Selçuklu ve Osmanlı dönemlerinin kültürel izlerini gidermek ve birkaç bin yıl öncesine dayalı bir medeniyet heyecanı yaratmaktı amaç.
Eleştirmek isteyen Zeki Velidi ve Ahmet Refik gibi tarihçiler itibar kaybına uğradılar. Bu tür üzücü olayları, merhum Halil İnalcık, Ekim 1999’da XIII. Türk Tarihi Kongresi’nde anlatmıştır.
Bütün devrimlerin böyle fazla radikal dönemleri vardır. O tarih yazımı o dönemle sınırlı kaldı.
ASLİ TARİHE DÖNÜŞ
Cumhurbaşkanı İnönü’nün 21 Temmuz 1941 günü, büyük tarihçilerimizden Prof. Mükrimin Halil Yinanç’tan “Selçuklu Tarihi”ni yazmasını istemesi bir dönüm noktasıdır.
Asli tarihe dönüş ihtiyacı hissediliyordu.
Prof. Mükrimin Halil Hocamızın bu öncü eseri İstanbul Üniversitesi tarafından 1944’te yayınlandı. Tamamen akademik nitelikli İslam Ansiklopedisi’nin tercüme ve telif yayını da 1940’ta başladı.
İkinci Dünya Savaşı yılları.
Bugün dünya çapında saygın tarihçilerimiz var; Osmanlı asırları için Halil İnalcık, Selçuklu asırları için Osman Turan gibi.
Tarihçiliğimizde sadece mağlubiyetleri anlatmak diye bir tavır hiç olmadı. Ders kitaplarımızdaki sorun öğrenciyi tarihten soğutan ezberciliktir.
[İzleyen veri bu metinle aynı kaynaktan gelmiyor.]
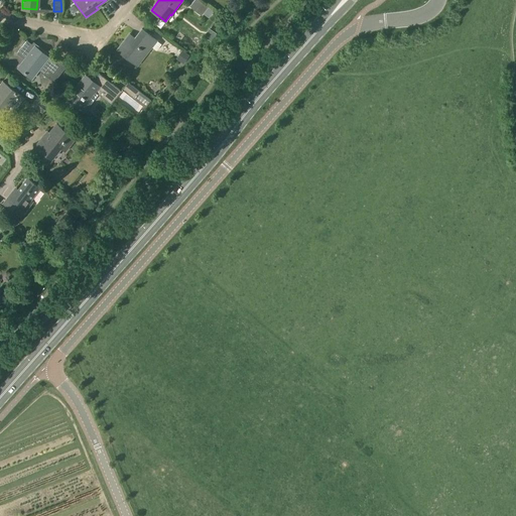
[(208,6),(200,0),(195,0),(190,6),(202,15),(208,6)]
1930’lar tarihçiliğinin bugünkü muhafazakâr versiyonundaki “şanlı ecdadımız” söylemi, hamaset yaratır fakat gerçekten şanlı olan dönemleri bile anlamamızı engeller.
En şanlı zamanlardaki Celali İsyanları mesela.
Eğitim ve teknoloji kıtlığı yüzünden mağlup olduğumuz Plevne, Mohaç kadar anlı şanlı değil miydi?
TARİH NEYE YARAR?
Öğrencinin aklında kalacak örneklerle, Osmanlı’nın hangi hukuki ve iktisadi kurumlarla yükseldiğini... Bunlara bağlı kalarak çağın gerisine düştüğü için de gerilediğini anlatmak gerekir.
İşte, 1610-1620 yılları; Viyana önlerinden Hint Okyanusu’na kadar Osmanlı...
Fakat aynı yıllarda “Mesalih-i Müslimin” adlı ıslahat layihasında bozulmanın işaretlerine dikkat çekiliyordu:
“Halen ulemanın durumu da bozuktur... Sarf Nahiv görmemiş, Muhtarât okumamış bir cahil, ya mal kuvvetiyle veya başka bir yolla üç dört yıl içinde dânişmend olmakta, geçtiği medreselerde ders almamakta... rüşvetle veya şefaatle bir kadılık alıp gitmektedir....”
O yıllar Avrupa’da Galileo’nun, Descartes’ın yaşadığı yıllardır!
Avrupa, Jean Bodin’in yazdığı gibi Osmanlı’nın siyaset ve yargı düzenine hayrandı fakat biz oraya yapışıp kalırken Avrupa’da tabii hukuk ve tüzel kişilik hukuku gelişecekti. Hukuk felsefesinin bu yeni kavramlarına yabancı olan Osmanlı ve bütün Doğu dünyası hukuk ve idare alanında da geride kaldı.
Ve büyük devlet adamı III. Selim artık “Nizam-ı Cedid” (Yeni Düzen) diyecek ve modernleşme tarihimiz başlayacaktı.
Tarih dersleri; çağın önünde giderken Osmanlı’nın nasıl yükseldiğini, çağın gerisinde kalınca nasıl gerilediğini anlatmalı, öğrenci 21. yüzyıla bu gözle bakabilmelidir.